It is our opinion that plaintiffs have stated sufficient facts to make out causes of action and that the determination of the Appellate Division that the plaintiffs have, as a matter of law, waived their maritime rights is erroneous.
It has been well established in the Federal jurisdictions that the mere acceptance of workmen's compensation benefits will not bar subsequent Federal maritime actions for the same occurrence unless there is an express waiver ( Reed v. The Yaka, 373 U.S. 410; Czaplicki v. The Hoegh Silvercloud, 351 U.S. 525; Lawrence v. Norfolk Dredging Co., 194 F. Supp. 484, affd. 319 F.2d 805; cert. den. 375 U.S. 952). The issue of waiver arises as a result of the language in section 113 of the New York Workmen's Compensation Law, which provides, in relevant part, that: "awards * * * may be made by the board in respect of injuries subject to the admiralty or other federal laws in case the claimant, the employer and the insurance carrier waive their admiralty * * * rights and remedies".
The reversal below rested squarely on the Appellate Division opinion in Dacus v. Spin-Nes Realty Constr. Co. ( 29 A.D.2d 32) in which the court stated, without reservation, that: "Section 113 of the Workmen's Compensation Law provides that, if both employer and employee agree to submit the matter to the Workmen's Compensation Board, the latter may accept jurisdiction. If the parties so submit and continue without objection to the jurisdiction until an award is made and paid, this constitutes a compromise of the claim". ( 29 A.D.2d, at p. 34.)
Following the Appellate Division reversal in the instant case, we reversed Dacus and declared that the issue of whether a recipient of workmen's compensation benefits has waived his Federal maritime rights is a question of fact, and that section 113 may not be imposed upon compensation claimants unless there is an express waiver of maritime rights ( Dacus v. Spin-Nes Realty Constr. Co., 22 N.Y.2d 427). However, we stated in Dacus (p. 430) that acceptance of payments "over a period of years" could be a waiver but Dacus is not a case in which the employee accepted compensation benefits without informing the employer of the possibility of litigation in the courts. Since this action was commenced only nine months after the accident, it is clear that claimants did not accept compensation payments for a protracted period. However, respondents allege that the plaintiffs concealed their intentions to bring maritime actions and that Dacus does not apply to such a situation. Whether the plaintiffs concealed their intentions to sue the respondents, as alleged, or whether they gave actual notice of the future lawsuit, as plaintiffs allege, is a question of fact for the jury to determine and, therefore, summary judgment should not have been granted. Plaintiffs should have the opportunity to present the issue of waiver at a trial — including any relevant documents evidencing their intention not to waive their right to other relief — along with the other factual issues of the case.
Respondents' additional contention that the complaints fail to state facts sufficient to constitute causes of action for negligence under the Jones Act or for breach of the warranty of seaworthiness under the general maritime law is without merit. By section 688 of title 46 of the United States Code, popularly known as the Jones Act, Congress sought to create a cause of action by which injured seamen could obtain relief ( Pure Oil Co. v. Suarez, 384 U.S. 202). This statute, in relevant part, states:
"§ 688. Recovery for injury to or death of seaman.
#####
Pick up the court opinion on waiver of maritime rights after its last line and continue it.

Data supplied:
#####
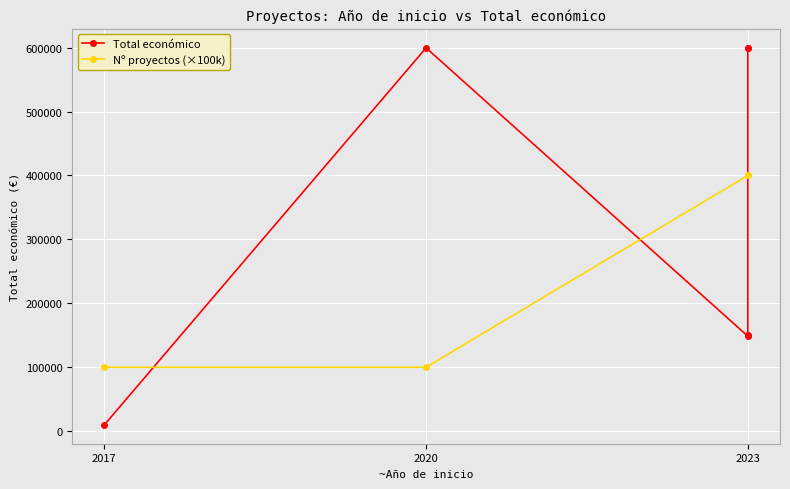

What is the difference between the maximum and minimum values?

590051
#####
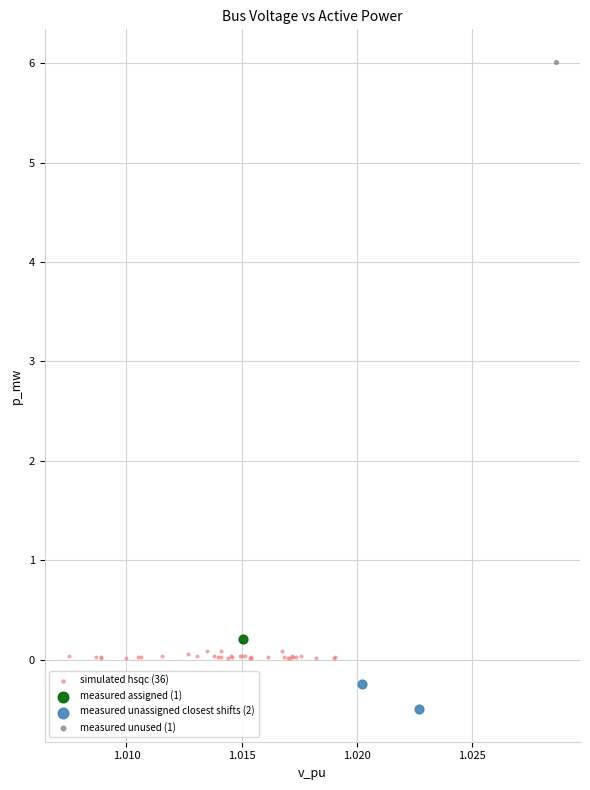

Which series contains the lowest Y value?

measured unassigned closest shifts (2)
#####
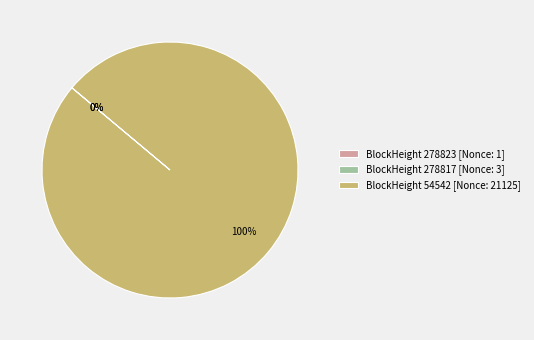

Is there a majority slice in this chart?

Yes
#####
Output for this task:
"Any seaman who shall suffer personal injury in the course of his employment may, at his election, maintain an action for damages at law, with the right of trial by jury * * * and in case of the death of any seaman as a result of any such personal injury the personal representative of such seaman may maintain an action for damages at law with the right of trial by jury".
In addition to the employer's obligation of due care, owners have also traditionally been obligated to maintain seaworthy vessels, and if defects in the hull, equipment, or structure cause injury to a seaman the owner will be liable for breach of the warranty of seaworthiness where, of course, no proof of negligence is required ( Riley v. Agwilines, Inc., 296 N.Y. 402; Seas Shipping Co. v. Sieracki, 328 U.S. 85). Plaintiffs, in their pleadings, allege violations of these obligations. The complaints of the three plaintiffs contain the following, or similar language: "Upon information and belief, said Derrick #156, at the times referred to herein, was a vessel in navigable waters in the Hudson River, and the negligence of the owners and operators of said vessel and its crane and appurtenances and/or the unseaworthiness of said vessel and crane, their appliances and appurtenances, caused and/or contributed to the accident described herein, and his resulting injuries and death, for all of which damages are sought from the responsible defendant or defendants under this cause of action."
In addition, the complaints recite factual allegations concerning: the nature of the accident; the relationship between the parties; and the nature of respondents' interest in the barge and crane. Clearly plaintiffs state sufficient facts in their complaints to put defendants on notice of the acts they were alleged to have committed. The mere fact that plaintiffs failed to specifically allege a violation of the Jones Act or maritime law is not fatal to the complaints ( Mullen v. Fitz Simons Connell Dredge Dock Co., 172 F.2d 601, cert. den. 337 U.S. 959; Dowski v. Merritt, Chapman Scott Corp., 65 N.Y.S.2d 890, affd. 271 App. Div. 874).
Respondents also argue that plaintiffs are not entitled to recover under the Jones Act or for breach of warranty because they were not seamen and the vessel was not in navigation at the time of the accident. Here, again, the issues raised by these allegations are questions of fact which depend largely upon the particular circumstances of the case ( Desper v. Starved Rock Ferry Co., 342 U.S. 187) and since these facts have not been clearly established they cannot be the basis of a summary judgment ( Taylor v. Central R.R. Co. of N.J., 9 A.D.2d 101; see Summerlin v. Massman Constr. Co., 199 F.2d 715).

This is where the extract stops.